▸ **Okuma Metni**
Okunmasını tavsiye ederim.
Bu emekliler meselesinin bir an evvel halledilmesi lâzım.
Seyyanen zamdan da öte…
İntibak denilen mesele var.
2000 yılı öncesinde emekli olanlarla, sonradan emekli
olanlara tatbik edilen Aylık Bağlama Oranları
(ABO) arasında uçurum var.
Emekliler intibak istiyor.
Yani…
Aylık bağlanırken herkese aynı oran uygulansın.
Ayrımcılık yapılmasın!..
Bu konuyu ele almaya devam edeceğiz kısmetse.
EKRANLARDAN ŞİDDET
PROPAGANDASI!
Ve Sokaklar…
Caddeler…
Esenyurt’taki vahşet, şiddeti gündemimize getirdi.
Çeteler kol geziyor…
RTÜK denetimindeki (!) ekranlardan her gün şiddet
propagandası yapılıyor…
Magandalık özendiriliyor.
Birçok genç “çıkış
yolu” zannederek böyle tiplerin peşine takılıyor…
Mafyatik tiplerin unvanları “işadamı”!
Bunların elleri kolları da uzun, gel de baş et!
Küçüklü büyüklü çeteler…
Sokakta kafanızı kırsalar nereye gideceksiniz?
Yukarıda bahislerini ettiğim avukatlar Ertuğrul Akar ve Zeki
Arıtürk’ün ortak tavsiyesi:
“En iyisi hiç
bulaşma… Yolun da mümkünse adliyeye düşmesin!”
Hadi bakalım nasıl düşmesin?
Bir başka endişe alanı:
Ev sahibi-kiracı
kavgaları…
İstanbul’da en düşük kira 15 bin lira olmuşsa…
Eski kiracısı 2 bin liraya oturan adamı, yüzde 25 artışla 2
bin beş yüze razı edemezsiniz!..
Böyle olunca da, taraflar karşı karşıya gelir.
İstenmeyen hadiseler vukubulur.
İşte, görüyorsunuz, bu gerginlikler cinayetlere sebebiyet
verecek kadar vahim boyutlara vardı.

▸ **Verilen Satırlar**
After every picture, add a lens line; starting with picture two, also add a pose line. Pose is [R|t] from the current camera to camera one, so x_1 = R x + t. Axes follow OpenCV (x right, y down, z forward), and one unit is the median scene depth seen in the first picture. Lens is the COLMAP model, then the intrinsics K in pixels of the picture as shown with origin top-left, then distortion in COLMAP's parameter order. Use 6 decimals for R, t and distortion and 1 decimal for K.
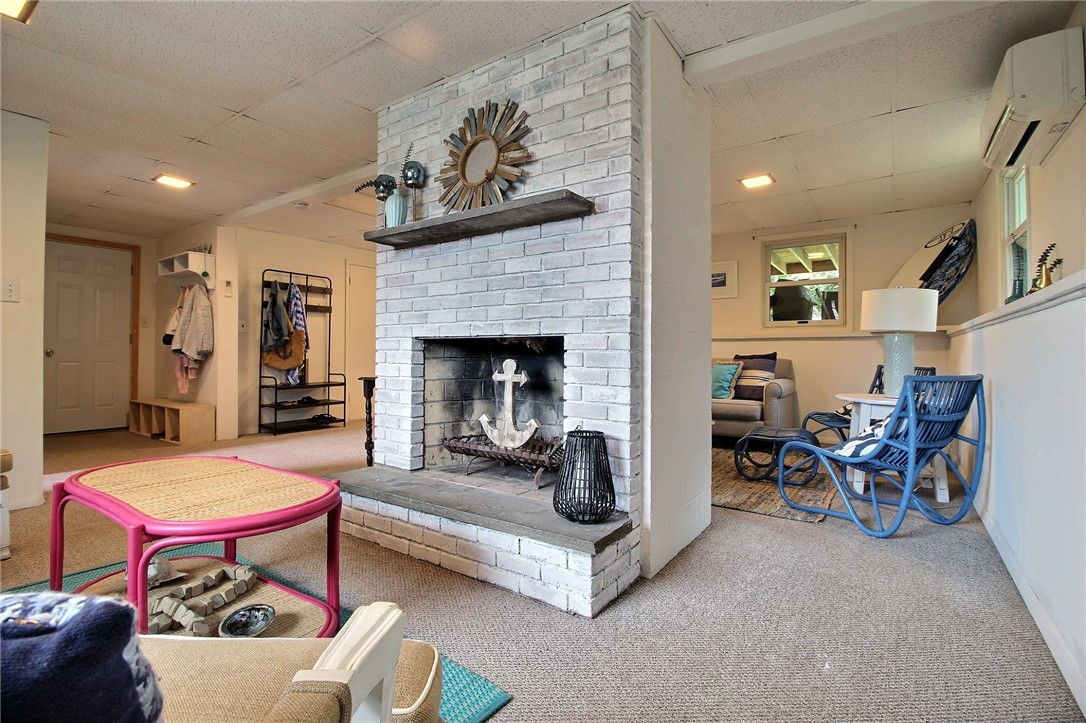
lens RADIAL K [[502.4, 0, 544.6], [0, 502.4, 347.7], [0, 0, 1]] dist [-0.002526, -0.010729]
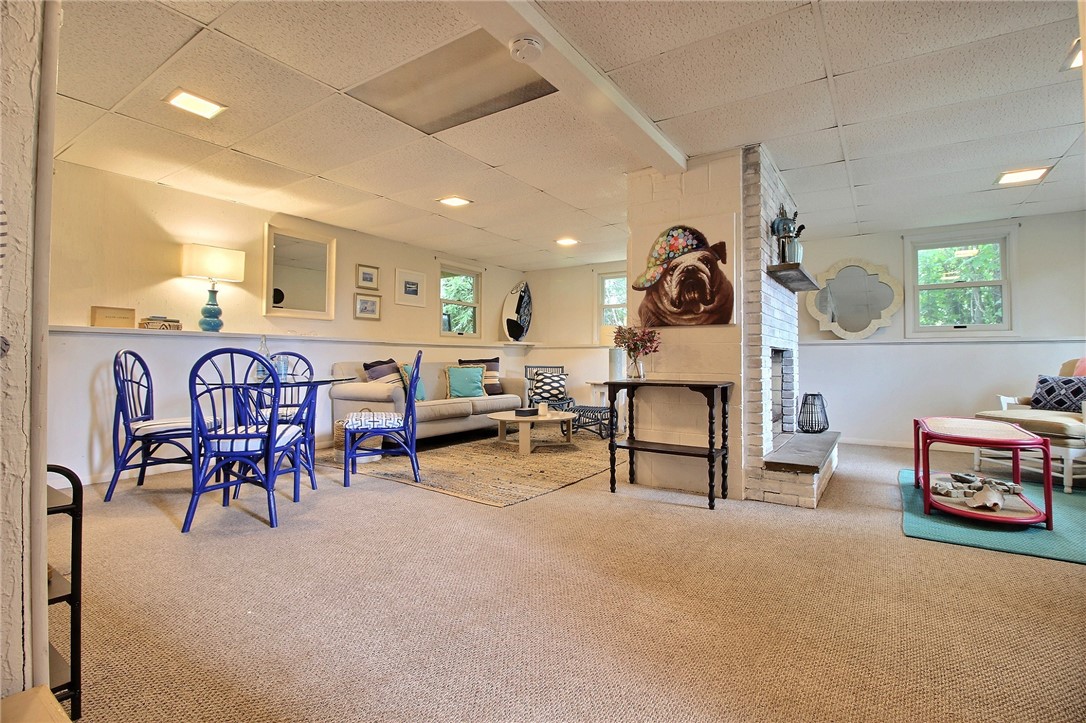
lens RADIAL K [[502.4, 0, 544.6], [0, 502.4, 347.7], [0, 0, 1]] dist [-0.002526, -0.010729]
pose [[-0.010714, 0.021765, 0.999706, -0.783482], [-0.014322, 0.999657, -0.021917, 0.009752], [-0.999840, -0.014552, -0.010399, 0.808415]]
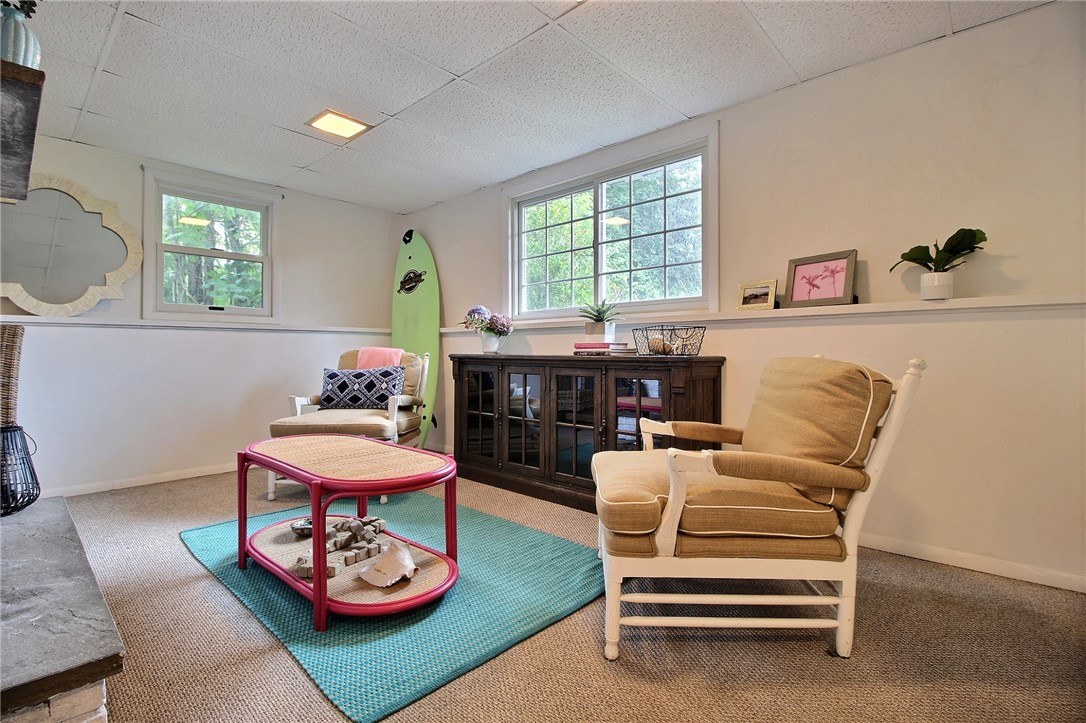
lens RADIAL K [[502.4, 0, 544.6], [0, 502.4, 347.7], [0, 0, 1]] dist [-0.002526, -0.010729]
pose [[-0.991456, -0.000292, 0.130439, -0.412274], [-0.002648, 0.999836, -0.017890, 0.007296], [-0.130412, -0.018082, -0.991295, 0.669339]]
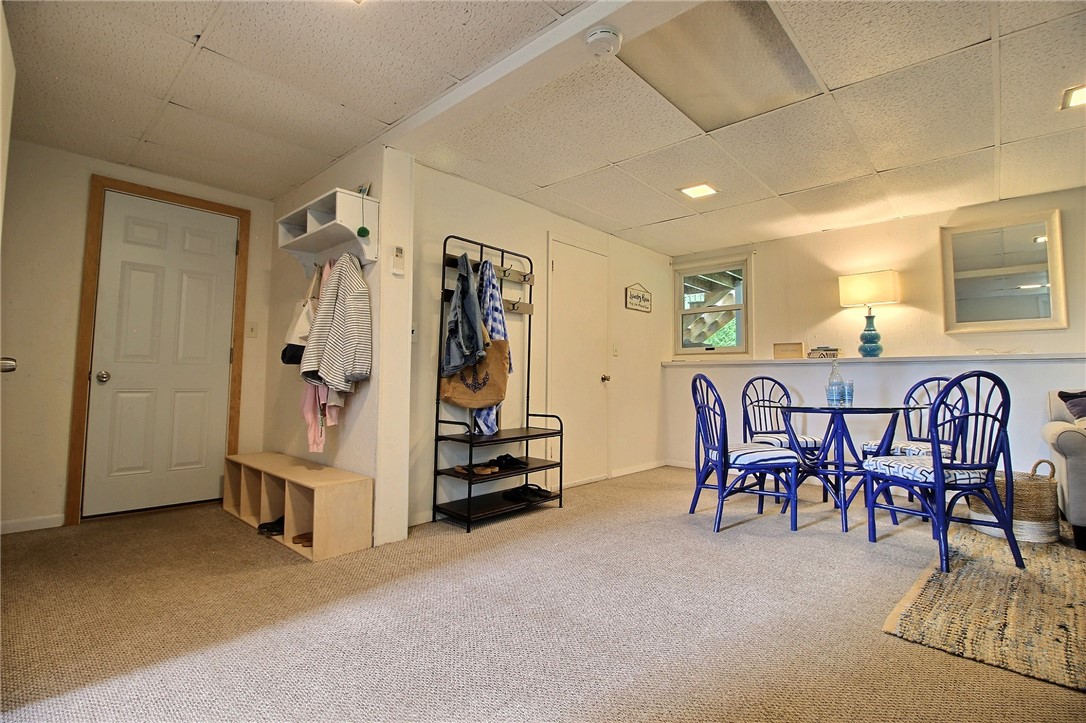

▸ **Çalışma Görevi 1**
Okuma metnine göre emekliler ne istiyor?
▸ **Çalışma Görevi 2**
Okuma metninin "Ayrımcılık yapılmasın!.." ifadesinden "şiddeti gündemimize getirdi." ifadesine kadar olan bölümünü hiçbir değişiklik yapmadan yeniden yazın.

▸ **Çözümünüz 1**
Emekliler intibak istiyor, yani aylık bağlanırken herkese aynı oranın uygulanmasını istiyorlar.

▸ **Çözümünüz 2**
Ayrımcılık yapılmasın!..
Bu konuyu ele almaya devam edeceğiz kısmetse.
EKRANLARDAN ŞİDDET
PROPAGANDASI!
Ve Sokaklar…
Caddeler…
Esenyurt’taki vahşet, şiddeti gündemimize getirdi.